Какие-то интонации в голосе доктора Липскомба заставили Целестину медленно подняться. В ожидании чуда. В страхе. В благоговении. Возможно, по всем трем причинам.
— На какие-то мгновения голос ее вновь стал ясным и отчетливым, — продолжил Липскомб. — Она оторвала голову от подушки, нашла меня, встретилась со мной взглядом. Пристально всмотрелась в меня. Сказала… сказала: «Ровена вас любит».
По спине Целестины пробежал холодок благоговейного трепета: она уже знала, что услышит сейчас от хирурга. И не ошиблась.
— Ровена — имя моей жены.
И, словно в ответ на внезапно приоткрывшуюся дверь между этим безветренным днем и другим миром, по окну забарабанили капли дождя.
Липскомб, не отрываясь, смотрел на Целестину.
— Прежде чем у вашей сестры вновь возникли проблемы с речью, она успела сказать: «Бизил и Фризил с ней, у них все хорошо». Вам, конечно, непонятно, о чем речь, но не мне.
Целестина ждала, затаив дыхание.
— Так Ровена называла мальчиков, когда они родились. Дала им шуточные имена. Говорила, что они прекрасны, как сказочные эльфы, следовательно, и имена у них должны быть словно у эльфов.
— Фими не могла этого знать.
— Не могла. Ровена перестала их так называть, как только малышам исполнился год. Про эти имена знали только она и я. Наш маленький семейный секрет. Даже мальчики их не помнили.
В глазах хирурга угадывалось желание поверить в чудо. На лице лежала тень скептицизма.
Врач и ученый, он строил жизнь на логике и материалистичном подходе. И не мог вот так легко смириться с тем, что логика и материализм, как ему пришлось убедиться на собственном опыте, не всегда могли объяснить многообразие окружающего мира и человеческого существования.
Целестина была куда как лучше подготовлена к восприятию этого трансцендентального события. Она не относилась к тем художникам, которые восславляют безумие и хаос или черпают вдохновение в пессимизме и отчаянии. На чем бы ни останавливался ее взгляд, везде она видела порядок, предназначение, завершенность замысла, бледную тень или яркий блеск застенчивой красоты. И для нее сверхъестественное не ограничивалось старыми домами, в которых, по слухам, обитали призраки, или необычными событиями, вроде засвидетельствованного Лип-скомбом, а распространялось на повседневную жизнь, проявляясь в расположении ветвей на дереве, в игре собаки с теннисным мячом, в формах сугробов, нанесенных бураном… во всем, что окружало ее, крылась непостижимая тайна, такой же фундаментальный компонент мироздания, как свет и тьма, материя и энергия, время и пространство.
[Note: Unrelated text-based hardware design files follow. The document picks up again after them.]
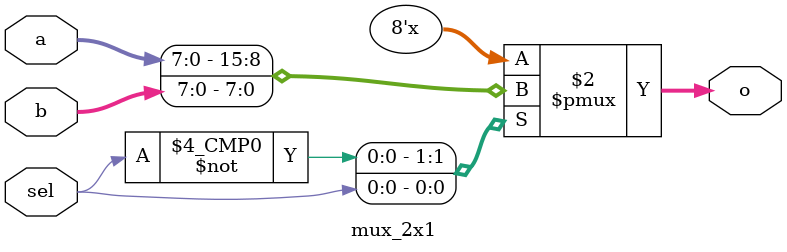
<source format=v>
`timescale 1ns / 1ps

module uart_fifo(
    input clk,
    input rst,
    input rx,
    input [3:0] dist_split_1,
    input [3:0] dist_split_10,
    input [3:0] dist_split_100,
    input dist_valid,
    output tx
    );

    wire w_tick;
    wire w_rx_done, w_tx_done;
    wire [7:0] w_rx_data, w_tx_data;
    wire [7:0] w_r_data;
    wire w_full, w_empty;
    wire w_start_trigger;
    wire [7:0] dist [0:8];
    wire flag;
    wire clear;
    reg [7:0] tx_data_reg;
    reg [3:0] tx_index;
    reg clear_reg;

    assign dist[0] = "c";  // 8 bit
    assign dist[1] = "m";
    assign dist[2] = "c";
    assign dist[3] = dist_split_1 + 8'h30;
    assign dist[4] = dist_split_10 + 8'h30;
    assign dist[5] = dist_split_100 + 8'h30;
    assign dist[6] = "c";
    assign dist[7] = "m";
    assign dist[8] = "\r";
    assign clear = clear_reg;

    always @(posedge clk or posedge rst) begin
        if (rst) begin
            tx_data_reg <= 0;
            tx_index    <= 0;
            clear_reg   <= 0;
        end else if (flag && !w_tx_done) begin
            tx_data_reg <= dist[tx_index];
            if (tx_index == 8) begin
                tx_index  <= 0;
                clear_reg <= 1;
            end else begin
                tx_index  <= tx_index + 1;
                clear_reg <= 0;
            end
        end else if (!flag && !w_start_trigger) begin
            tx_data_reg <= w_tx_data;
            clear_reg   <= 0;
        end else begin
            tx_index <= tx_index;
        end
    end

    uart_cu U_uart_cu(
        .clk(clk),
        .rst(rst),
        .rx_done(w_rx_done),
        .rx_data(w_rx_data),
        .clear(clear),  // 다른 모듈에서 flag를 끌 때 사용하는 clear 신호
        .flag(flag)
    );

    uart_rx dut_uart_rx(
        .clk(clk),
        .rst(rst),
        .tick(w_tick),
        .rx(rx),
        .rx_done(w_rx_done),
        .rx_data(w_rx_data)
    );

    fifo dut_fifo_rx(
        .clk(clk),
        .rst(rst),
        .w_data(w_rx_data), //
        .w_en(w_rx_done), //
        .r_en(~w_empty), // 수정: FIFO가 비어있지 않을 때만 읽기
        .r_data(w_r_data),
        .full(),
        .empty(w_empty)
    );

    uart_tx dut_uart_tx(
        .clk(clk),
        .rst(rst),
        .tick(w_tick),
        .start_trigger((!w_start_trigger & ~w_tx_done)||flag), // 수정: start trigger 논리 개선
        .data(tx_data_reg),
        .o_tx_done(w_tx_done),
        .o_tx(tx)
    );

    fifo dut_fifo_tx(
        .clk(clk),
        .rst(rst),
        .w_data(w_r_data),
        .w_en(~w_empty),
        .r_en(~w_tx_done),
        .r_data(w_tx_data),
        .full(w_full),
        .empty(w_start_trigger)
    );

    baud_tick_gen dut_baud_tick_gen( 
        .clk(clk),
        .rst(rst),
        .tick(w_tick)
    );

endmodule

module mux_2x1 (
    a,
    b,
    sel,
    o
);
    parameter DATA_WIDTH = 8;
    input [DATA_WIDTH-1:0] a;
    input [DATA_WIDTH-1:0] b;
    input sel;
    output reg [DATA_WIDTH-1:0] o;

    always @(*) begin
        case (sel)
            0: o = a;
            1: o = b;
            default: o = a;
        endcase
    end
endmodule
</source>
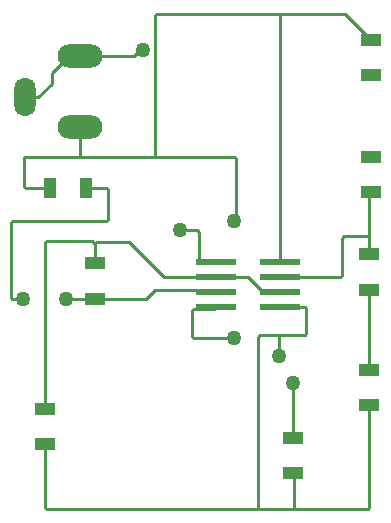
<source format=gtl>
%FSTAX23Y23*%
%MOIN*%
%SFA1B1*%

%IPPOS*%
%ADD15C,0.010000*%
%ADD17R,0.133858X0.023622*%
%ADD18R,0.071000X0.044000*%
%ADD19R,0.044000X0.071000*%
%ADD26O,0.149606X0.078740*%
%ADD27O,0.070866X0.129921*%
%ADD28C,0.050000*%
%LNpcb_1-1*%
%LPD*%
G54D15*
X0094Y00735D02*
X01024D01*
X0103Y0074*
Y00824*
X00941Y0083D02*
X01024D01*
X0103Y00824*
X00941Y0083D02*
D01*
X0099Y0016D02*
Y00286D01*
X00721Y00823D02*
X00728Y0083D01*
X00655Y00823D02*
X00721D01*
X0065Y00817D02*
X00655Y00823D01*
X0065Y0073D02*
Y00817D01*
X00655Y00725D02*
X0079D01*
X0065Y0073D02*
X00655Y00725D01*
X0009Y0133D02*
X00275D01*
X00525*
X00275D02*
Y01428D01*
Y01665D02*
X00454D01*
X00474Y01685*
X00485*
X00239Y01665D02*
X00275D01*
X00181Y01607D02*
X00239Y01665D01*
X00181Y01571D02*
Y01607D01*
X00137Y01527D02*
X00181Y01571D01*
X00091Y01527D02*
X00137D01*
X0024Y01684D02*
Y01685D01*
X00207Y01651D02*
X0024Y01684D01*
X0068Y0098D02*
X00728D01*
X00673Y00986D02*
X0068Y0098D01*
X00673Y00986D02*
Y01079D01*
X00667Y01085D02*
X00673Y01079D01*
X0061Y01085D02*
X00667D01*
X00365Y01116D02*
X0037Y01122D01*
X0005Y01116D02*
X00365D01*
X0037Y01122D02*
Y01219D01*
X00045Y0086D02*
Y0111D01*
X0005Y01116*
X00365Y01225D02*
X0037Y01219D01*
X00295Y01225D02*
X00365D01*
X00165Y00155D02*
X0087D01*
X00984*
X0087D02*
Y00729D01*
X0016Y0016D02*
Y00371D01*
Y0016D02*
X00165Y00155D01*
X0016Y00489D02*
Y01044D01*
X00985Y00393D02*
Y00575D01*
X00941Y0098D02*
Y01799D01*
X0115Y01059D02*
X01155Y01065D01*
X01235*
X0124Y0107*
Y01004D02*
Y0107D01*
X01144Y0093D02*
X0115Y00935D01*
Y01059*
X0124Y0107D02*
Y01207D01*
X00556Y0093D02*
X00728D01*
X00525Y00885D02*
X00723D01*
X0044Y01045D02*
X00556Y0093D01*
X00496Y00856D02*
X00525Y00885D01*
X0033Y01045D02*
X0044D01*
X00723Y00885D02*
X00728Y0088D01*
Y0093D02*
X00836D01*
X00886Y0088*
X00941*
X0094Y00665D02*
Y00735D01*
X0087Y00729D02*
X00875Y00735D01*
X0094*
X00324Y00855D02*
X00325Y00856D01*
X0023Y00855D02*
X00324D01*
X00165Y0105D02*
X00315D01*
X0016Y01044D02*
X00165Y0105D01*
X00045Y0086D02*
X0005Y00855D01*
X00085*
X00941Y0093D02*
X01144D01*
X0079Y01115D02*
X00795Y0112D01*
X00525Y0133D02*
X00789D01*
X00795Y0112D02*
Y01324D01*
X00789Y0133D02*
X00795Y01324D01*
X00525Y01799D02*
X0053Y01805D01*
X00947*
X00525Y0133D02*
Y01799D01*
X0009Y0123D02*
Y0133D01*
X00095Y01225D02*
X00177D01*
X0009Y0123D02*
X00095Y01225D01*
X00208Y01448D02*
X0024D01*
X00947Y01805D02*
X01159D01*
X00941Y01799D02*
X00947Y01805D01*
X01159D02*
X01245Y01719D01*
X0099Y0016D02*
X00995Y00155D01*
X0124Y0016D02*
Y00501D01*
X01234Y00155D02*
X0124Y0016D01*
X00995Y00155D02*
X01234D01*
X00984D02*
X0099Y0016D01*
X00315Y0105D02*
X00325Y0104D01*
Y00856D02*
X00496D01*
X00325Y0104D02*
X0033Y01045D01*
X00325Y00974D02*
Y0104D01*
X0124Y00619D02*
Y00886D01*
Y01207D02*
X01245Y01212D01*
G54D17*
X00728Y0083D03*
Y0088D03*
Y0093D03*
Y0098D03*
X00941D03*
Y0093D03*
Y0088D03*
Y0083D03*
G54D18*
X00325Y00974D03*
Y00856D03*
X0016Y00371D03*
Y00489D03*
X0124Y00886D03*
Y01004D03*
Y00619D03*
Y00501D03*
X01245Y01601D03*
Y01719D03*
Y0133D03*
Y01212D03*
X00985Y00275D03*
Y00393D03*
G54D19*
X00295Y01225D03*
X00177D03*
G54D26*
X00275Y01428D03*
Y01665D03*
G54D27*
X00091Y01527D03*
G54D28*
X00985Y00575D03*
X0061Y01085D03*
X0094Y00665D03*
X0023Y00855D03*
X00085D03*
X0079Y01115D03*
Y00725D03*
X00485Y01685D03*
M02*
</source>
— С вашей сестрой случались… подобные происшествия? — спросил Липскомб.
— Никогда.
— Ей везло в карты?
— Не больше, чем мне.
— Она не предсказывала будущие события?
— Нет.
— Экстрасенсорные способности…
— У нее их не было.
— …со временем могут получить научное подтверждение.
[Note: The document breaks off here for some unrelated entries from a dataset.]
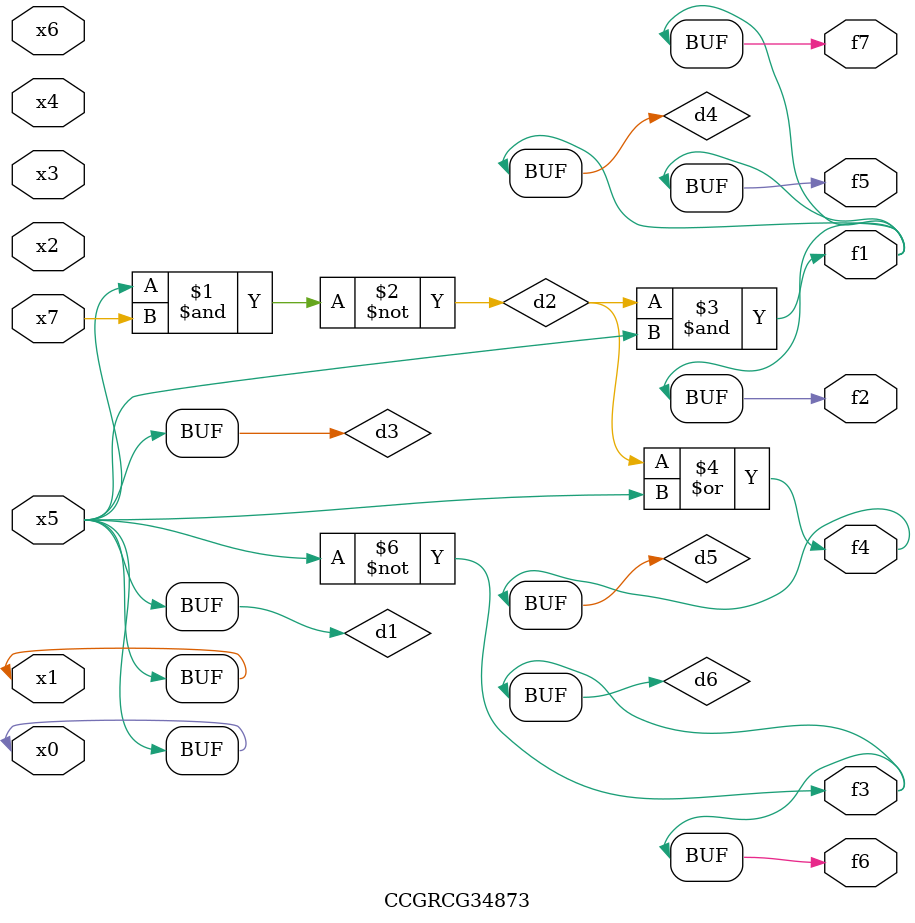
<source format=v>
module CCGRCG34873(
	input x0, x1, x2, x3, x4, x5, x6, x7,
	output f1, f2, f3, f4, f5, f6, f7
);

	wire d1, d2, d3, d4, d5, d6;

	buf (d1, x0, x5);
	nand (d2, x5, x7);
	buf (d3, x0, x1);
	and (d4, d2, d3);
	or (d5, d2, d3);
	nor (d6, d1, d3);
	assign f1 = d4;
	assign f2 = d4;
	assign f3 = d6;
	assign f4 = d5;
	assign f5 = d4;
	assign f6 = d6;
	assign f7 = d4;
endmodule

</source>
— Выходит, что есть жизнь после смерти?
Надежда на множестве крыльев порхала над хирургом, но он боялся позволить ей приземлиться ему на плечо.
— Фими не читала мыслей, доктор Липскомб, — добавила Целестина. — Это научная фантастика. — Он встретился с ней взглядом. Но промолчал. — Она не могла заглянуть вам в голову и выудить оттуда имя Ровена. Имена Бизил или Фризил — тоже.
Словно испугавшись уверенности, светящейся в глазах Целестины, хирург отвернулся от нее, снова шагнул к окну. Она последовала за ним.
— Одну минуту, после остановки сердца, ее не было в операционной больницы Святой Марии, так? Ее тело, да, оставалось на столе, но не Фими..
Доктор Липскомб поднес руки к лицу, закрыл рот и нос, как раньше их закрывала хирургическая маска, словно опасался вместе с воздухом запустить в себя идею, которая могла полностью его изменить.
— Если Фими здесь небыло, а потом она вернулась, значит, эту минуту она провела где-то еще, не так ли?
За окном, под дождем и туманом, город казался более загадочным, чем Стоунхендж, незнакомым, как любой из городов в наших снах.